Steve sounds like he thinks this might be a bad thing.

Steve has a point: the only way a hiker gets his name in the paper is when he dies dramatically, stupidly, wastefully, or otherwise -fully. (Although there are, ahem, exceptions.)

The problem with the blame-the-media argument is that it can be applied to pretty much everything, because the media deal in sensation — conflict, absurdity, pathos, voyeurism — because sensation draws eyeballs, and eyeballs keeps media people in rent and hiking shoes. If there were anything remotely newsworthy about the 150 hikes I’ve returned home safely from, well, trust me, I’d be making a lot more than $2 dollars a day in this blogging thing.

While it’s true that harrowing adventure tales scare some people away, these tales always attract people as well. We still had a Gold Rush despite tales of gunfights, wild Indians and grizzly bears.
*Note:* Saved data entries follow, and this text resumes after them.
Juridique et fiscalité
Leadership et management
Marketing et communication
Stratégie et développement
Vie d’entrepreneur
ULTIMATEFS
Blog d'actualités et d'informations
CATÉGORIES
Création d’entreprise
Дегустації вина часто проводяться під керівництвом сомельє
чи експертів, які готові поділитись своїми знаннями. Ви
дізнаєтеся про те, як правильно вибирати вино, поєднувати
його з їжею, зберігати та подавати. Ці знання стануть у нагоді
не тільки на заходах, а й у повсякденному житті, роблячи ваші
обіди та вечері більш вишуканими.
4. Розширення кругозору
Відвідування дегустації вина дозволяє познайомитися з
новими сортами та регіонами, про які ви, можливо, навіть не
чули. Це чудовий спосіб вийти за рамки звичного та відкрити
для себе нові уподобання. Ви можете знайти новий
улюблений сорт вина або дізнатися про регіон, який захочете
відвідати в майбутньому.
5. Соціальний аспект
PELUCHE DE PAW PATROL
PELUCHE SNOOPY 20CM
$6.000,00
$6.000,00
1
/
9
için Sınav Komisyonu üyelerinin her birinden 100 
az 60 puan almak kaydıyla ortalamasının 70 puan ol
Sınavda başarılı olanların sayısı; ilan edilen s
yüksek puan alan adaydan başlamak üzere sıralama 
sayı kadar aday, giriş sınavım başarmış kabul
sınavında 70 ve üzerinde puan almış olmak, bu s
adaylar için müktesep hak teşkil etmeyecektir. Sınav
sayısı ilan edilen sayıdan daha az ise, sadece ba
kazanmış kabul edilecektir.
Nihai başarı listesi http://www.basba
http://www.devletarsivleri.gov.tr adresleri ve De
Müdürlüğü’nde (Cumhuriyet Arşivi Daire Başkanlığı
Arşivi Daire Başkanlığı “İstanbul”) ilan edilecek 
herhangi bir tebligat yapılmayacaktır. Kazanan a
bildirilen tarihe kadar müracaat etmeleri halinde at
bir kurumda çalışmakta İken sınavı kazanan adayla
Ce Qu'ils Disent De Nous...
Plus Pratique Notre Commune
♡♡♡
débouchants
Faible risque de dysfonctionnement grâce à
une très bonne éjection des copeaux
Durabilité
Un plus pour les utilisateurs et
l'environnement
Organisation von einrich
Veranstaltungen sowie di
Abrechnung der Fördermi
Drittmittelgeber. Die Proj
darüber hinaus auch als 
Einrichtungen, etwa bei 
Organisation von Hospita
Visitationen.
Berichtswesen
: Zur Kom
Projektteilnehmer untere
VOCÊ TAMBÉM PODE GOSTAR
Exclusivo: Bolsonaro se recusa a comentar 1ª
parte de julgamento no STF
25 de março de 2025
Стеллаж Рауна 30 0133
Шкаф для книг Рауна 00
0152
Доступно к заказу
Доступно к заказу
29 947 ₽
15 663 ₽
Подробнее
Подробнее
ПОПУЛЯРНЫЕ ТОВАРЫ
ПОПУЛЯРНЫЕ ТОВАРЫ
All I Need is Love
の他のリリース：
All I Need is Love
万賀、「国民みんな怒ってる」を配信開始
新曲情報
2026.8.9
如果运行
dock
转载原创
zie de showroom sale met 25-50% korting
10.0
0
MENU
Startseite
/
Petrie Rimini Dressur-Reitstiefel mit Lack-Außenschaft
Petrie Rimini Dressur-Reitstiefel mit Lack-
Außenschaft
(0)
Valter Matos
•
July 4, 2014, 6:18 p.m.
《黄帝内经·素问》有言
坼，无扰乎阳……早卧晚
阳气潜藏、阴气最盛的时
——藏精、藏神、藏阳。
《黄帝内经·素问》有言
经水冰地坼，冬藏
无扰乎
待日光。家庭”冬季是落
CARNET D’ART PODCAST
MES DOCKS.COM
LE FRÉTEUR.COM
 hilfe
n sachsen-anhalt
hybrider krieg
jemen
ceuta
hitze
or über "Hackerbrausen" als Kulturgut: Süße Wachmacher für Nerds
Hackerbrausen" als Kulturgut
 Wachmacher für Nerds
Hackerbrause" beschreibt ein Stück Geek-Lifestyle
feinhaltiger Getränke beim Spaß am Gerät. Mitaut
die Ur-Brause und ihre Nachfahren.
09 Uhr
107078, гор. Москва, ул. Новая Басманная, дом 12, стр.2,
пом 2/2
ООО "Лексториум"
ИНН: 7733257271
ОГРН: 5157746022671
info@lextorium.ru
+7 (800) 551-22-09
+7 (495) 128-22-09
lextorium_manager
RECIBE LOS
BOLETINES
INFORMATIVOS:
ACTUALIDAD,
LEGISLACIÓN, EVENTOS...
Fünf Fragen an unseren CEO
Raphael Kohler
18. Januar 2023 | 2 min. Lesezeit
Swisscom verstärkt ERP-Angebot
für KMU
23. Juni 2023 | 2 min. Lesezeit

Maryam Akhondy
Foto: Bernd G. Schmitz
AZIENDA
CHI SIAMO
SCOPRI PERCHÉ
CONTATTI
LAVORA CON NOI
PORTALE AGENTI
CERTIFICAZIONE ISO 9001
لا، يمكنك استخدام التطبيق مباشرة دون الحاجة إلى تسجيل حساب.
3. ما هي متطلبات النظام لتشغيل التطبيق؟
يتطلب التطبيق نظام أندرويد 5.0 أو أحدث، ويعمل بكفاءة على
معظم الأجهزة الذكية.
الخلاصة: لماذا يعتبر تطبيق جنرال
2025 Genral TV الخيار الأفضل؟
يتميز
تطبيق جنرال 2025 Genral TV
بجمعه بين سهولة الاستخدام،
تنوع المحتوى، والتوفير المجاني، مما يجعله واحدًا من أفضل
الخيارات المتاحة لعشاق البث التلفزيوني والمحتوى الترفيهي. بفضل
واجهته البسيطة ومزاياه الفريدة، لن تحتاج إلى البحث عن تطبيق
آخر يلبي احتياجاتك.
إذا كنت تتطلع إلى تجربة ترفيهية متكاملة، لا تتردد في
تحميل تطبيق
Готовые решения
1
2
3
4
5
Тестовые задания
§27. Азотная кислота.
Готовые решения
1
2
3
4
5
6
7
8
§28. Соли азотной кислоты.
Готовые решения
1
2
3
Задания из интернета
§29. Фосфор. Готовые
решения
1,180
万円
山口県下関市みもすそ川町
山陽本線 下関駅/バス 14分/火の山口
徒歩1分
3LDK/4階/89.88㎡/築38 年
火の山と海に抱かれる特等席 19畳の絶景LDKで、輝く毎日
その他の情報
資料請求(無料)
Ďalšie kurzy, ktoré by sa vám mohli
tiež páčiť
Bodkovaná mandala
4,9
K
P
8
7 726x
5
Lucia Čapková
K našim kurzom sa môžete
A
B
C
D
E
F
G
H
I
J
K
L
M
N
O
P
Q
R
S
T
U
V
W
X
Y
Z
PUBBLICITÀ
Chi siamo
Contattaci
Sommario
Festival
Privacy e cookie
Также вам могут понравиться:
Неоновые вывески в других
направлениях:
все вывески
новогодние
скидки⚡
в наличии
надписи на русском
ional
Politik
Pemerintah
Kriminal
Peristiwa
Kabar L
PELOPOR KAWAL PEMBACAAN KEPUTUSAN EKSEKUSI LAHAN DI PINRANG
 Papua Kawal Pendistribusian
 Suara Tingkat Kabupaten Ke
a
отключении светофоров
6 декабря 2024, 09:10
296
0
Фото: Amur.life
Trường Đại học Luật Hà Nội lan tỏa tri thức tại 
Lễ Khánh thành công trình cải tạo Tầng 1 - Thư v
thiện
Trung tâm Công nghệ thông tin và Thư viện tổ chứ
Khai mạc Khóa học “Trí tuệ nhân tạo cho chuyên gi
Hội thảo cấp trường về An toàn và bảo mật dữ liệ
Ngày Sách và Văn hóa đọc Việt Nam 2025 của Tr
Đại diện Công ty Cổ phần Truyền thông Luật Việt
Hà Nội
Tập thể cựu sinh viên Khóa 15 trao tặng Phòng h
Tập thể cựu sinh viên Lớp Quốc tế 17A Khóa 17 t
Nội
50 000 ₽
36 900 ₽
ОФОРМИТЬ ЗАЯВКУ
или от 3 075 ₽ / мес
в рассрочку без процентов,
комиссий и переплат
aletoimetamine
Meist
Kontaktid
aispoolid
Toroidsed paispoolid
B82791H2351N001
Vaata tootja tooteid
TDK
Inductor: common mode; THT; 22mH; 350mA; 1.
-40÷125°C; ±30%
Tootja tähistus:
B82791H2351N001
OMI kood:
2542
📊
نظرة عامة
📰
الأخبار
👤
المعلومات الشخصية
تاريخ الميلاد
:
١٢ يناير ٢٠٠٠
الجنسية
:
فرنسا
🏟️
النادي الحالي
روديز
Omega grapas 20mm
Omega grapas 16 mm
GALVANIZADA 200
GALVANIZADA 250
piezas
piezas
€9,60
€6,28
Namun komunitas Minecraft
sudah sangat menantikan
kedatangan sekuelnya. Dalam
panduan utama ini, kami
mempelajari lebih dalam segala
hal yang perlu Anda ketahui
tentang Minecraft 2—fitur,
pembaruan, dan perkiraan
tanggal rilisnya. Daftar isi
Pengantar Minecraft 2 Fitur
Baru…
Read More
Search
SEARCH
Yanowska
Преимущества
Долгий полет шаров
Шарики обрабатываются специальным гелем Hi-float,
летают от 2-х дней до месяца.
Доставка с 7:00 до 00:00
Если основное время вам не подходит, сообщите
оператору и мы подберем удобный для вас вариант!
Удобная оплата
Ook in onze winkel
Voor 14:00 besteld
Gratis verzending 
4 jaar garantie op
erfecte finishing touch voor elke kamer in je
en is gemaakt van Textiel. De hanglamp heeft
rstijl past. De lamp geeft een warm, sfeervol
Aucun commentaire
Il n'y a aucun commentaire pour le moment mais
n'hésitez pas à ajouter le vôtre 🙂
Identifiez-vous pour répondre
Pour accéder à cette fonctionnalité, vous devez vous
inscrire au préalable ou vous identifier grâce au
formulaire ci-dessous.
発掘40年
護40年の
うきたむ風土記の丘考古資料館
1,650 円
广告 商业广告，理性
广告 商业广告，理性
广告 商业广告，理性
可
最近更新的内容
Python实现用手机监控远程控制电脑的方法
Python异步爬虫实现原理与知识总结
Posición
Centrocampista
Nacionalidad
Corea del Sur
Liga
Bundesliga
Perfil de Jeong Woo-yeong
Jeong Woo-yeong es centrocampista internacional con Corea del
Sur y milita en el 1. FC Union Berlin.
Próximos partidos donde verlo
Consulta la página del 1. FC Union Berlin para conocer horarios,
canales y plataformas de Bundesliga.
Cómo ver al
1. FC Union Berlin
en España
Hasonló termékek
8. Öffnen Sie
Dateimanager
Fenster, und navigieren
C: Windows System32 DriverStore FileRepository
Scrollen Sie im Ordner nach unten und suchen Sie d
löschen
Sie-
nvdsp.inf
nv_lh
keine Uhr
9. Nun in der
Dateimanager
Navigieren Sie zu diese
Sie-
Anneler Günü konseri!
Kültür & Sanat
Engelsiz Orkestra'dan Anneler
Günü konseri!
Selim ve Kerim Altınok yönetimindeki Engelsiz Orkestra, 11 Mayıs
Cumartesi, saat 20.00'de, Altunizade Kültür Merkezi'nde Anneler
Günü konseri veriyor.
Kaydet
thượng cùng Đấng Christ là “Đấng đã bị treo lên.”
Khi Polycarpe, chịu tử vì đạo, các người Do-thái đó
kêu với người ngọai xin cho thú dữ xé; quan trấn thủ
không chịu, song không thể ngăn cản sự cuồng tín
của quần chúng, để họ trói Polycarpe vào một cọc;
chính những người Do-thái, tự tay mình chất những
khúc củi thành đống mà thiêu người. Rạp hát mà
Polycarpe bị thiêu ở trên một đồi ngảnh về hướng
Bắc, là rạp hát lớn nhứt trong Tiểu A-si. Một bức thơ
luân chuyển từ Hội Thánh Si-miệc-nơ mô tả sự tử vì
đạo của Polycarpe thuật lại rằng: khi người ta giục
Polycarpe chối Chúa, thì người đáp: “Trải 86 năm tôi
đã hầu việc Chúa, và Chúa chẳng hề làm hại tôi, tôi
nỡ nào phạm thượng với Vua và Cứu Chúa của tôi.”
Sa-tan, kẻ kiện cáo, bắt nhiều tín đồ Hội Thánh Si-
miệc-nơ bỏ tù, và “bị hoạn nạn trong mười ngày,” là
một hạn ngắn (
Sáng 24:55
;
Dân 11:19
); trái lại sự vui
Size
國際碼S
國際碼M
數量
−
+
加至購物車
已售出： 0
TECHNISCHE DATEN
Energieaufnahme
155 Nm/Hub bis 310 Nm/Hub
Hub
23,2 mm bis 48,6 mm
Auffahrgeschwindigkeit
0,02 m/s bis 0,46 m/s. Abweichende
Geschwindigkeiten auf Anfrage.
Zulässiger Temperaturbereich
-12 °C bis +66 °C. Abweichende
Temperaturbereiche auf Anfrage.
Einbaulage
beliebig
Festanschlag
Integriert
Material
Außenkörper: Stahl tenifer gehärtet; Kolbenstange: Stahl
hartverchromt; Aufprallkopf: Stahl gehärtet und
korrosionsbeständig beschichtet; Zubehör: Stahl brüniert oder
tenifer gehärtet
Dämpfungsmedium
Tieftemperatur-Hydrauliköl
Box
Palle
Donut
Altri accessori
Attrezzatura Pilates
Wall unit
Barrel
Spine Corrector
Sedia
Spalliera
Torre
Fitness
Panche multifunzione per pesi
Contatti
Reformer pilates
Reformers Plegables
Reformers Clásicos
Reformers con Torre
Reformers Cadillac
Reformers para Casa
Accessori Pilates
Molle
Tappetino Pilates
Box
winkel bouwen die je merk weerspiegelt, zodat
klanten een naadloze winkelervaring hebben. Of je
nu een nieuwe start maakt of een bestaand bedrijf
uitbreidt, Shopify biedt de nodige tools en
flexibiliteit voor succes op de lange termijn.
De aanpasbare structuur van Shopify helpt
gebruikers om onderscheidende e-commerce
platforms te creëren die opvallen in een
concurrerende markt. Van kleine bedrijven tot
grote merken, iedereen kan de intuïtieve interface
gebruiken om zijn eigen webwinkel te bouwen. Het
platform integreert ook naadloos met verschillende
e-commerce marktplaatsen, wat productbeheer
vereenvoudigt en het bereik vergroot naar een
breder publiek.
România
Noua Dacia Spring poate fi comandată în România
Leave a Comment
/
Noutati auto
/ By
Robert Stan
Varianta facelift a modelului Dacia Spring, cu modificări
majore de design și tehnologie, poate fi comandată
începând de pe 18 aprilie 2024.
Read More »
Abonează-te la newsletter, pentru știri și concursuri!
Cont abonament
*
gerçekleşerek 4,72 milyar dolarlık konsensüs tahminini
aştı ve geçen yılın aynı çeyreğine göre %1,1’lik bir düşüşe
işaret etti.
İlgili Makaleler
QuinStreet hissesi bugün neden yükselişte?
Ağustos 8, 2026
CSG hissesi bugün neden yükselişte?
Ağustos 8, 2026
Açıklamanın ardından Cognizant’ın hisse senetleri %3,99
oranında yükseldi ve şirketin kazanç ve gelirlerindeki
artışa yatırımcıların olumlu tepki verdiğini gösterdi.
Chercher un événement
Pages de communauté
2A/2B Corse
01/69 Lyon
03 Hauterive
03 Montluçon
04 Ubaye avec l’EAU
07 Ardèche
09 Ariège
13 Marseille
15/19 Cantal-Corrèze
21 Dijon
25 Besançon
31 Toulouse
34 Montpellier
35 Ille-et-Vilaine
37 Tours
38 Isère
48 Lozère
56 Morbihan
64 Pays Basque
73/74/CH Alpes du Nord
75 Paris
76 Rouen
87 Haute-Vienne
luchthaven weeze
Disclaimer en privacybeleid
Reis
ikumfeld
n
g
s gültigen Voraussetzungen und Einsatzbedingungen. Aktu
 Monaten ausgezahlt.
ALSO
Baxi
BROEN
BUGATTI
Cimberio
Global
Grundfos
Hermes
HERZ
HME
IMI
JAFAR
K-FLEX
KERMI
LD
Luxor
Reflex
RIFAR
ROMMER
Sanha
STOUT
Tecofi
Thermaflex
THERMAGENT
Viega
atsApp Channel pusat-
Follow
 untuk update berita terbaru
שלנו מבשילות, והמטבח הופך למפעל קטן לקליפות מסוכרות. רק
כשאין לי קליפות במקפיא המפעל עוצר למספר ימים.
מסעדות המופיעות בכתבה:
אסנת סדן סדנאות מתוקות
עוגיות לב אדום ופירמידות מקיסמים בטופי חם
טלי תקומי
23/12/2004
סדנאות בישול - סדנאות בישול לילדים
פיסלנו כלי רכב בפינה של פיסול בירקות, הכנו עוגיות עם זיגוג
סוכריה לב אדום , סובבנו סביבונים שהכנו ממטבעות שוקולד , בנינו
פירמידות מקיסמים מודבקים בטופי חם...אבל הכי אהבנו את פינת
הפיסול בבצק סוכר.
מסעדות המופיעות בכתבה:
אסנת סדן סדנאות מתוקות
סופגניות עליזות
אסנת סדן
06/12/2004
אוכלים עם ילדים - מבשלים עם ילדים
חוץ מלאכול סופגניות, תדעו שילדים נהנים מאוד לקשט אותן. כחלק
I think a more pedestrian explanation for why fewer people camp and hike of late might simply be that people used to take their families hiking and camping because it represented a cheap family outing. These days, with affluence so much more widespread, people take their kids to Egypt or send them to space camps. They’ve got plenty of money, they don’t need to sleep in tents and hope their kids stay out of the poison oak.

As long as backcountry tragedies are still regarded as “news,” society is functioning about as normally as can be expected, given the limitations of the species that invented it.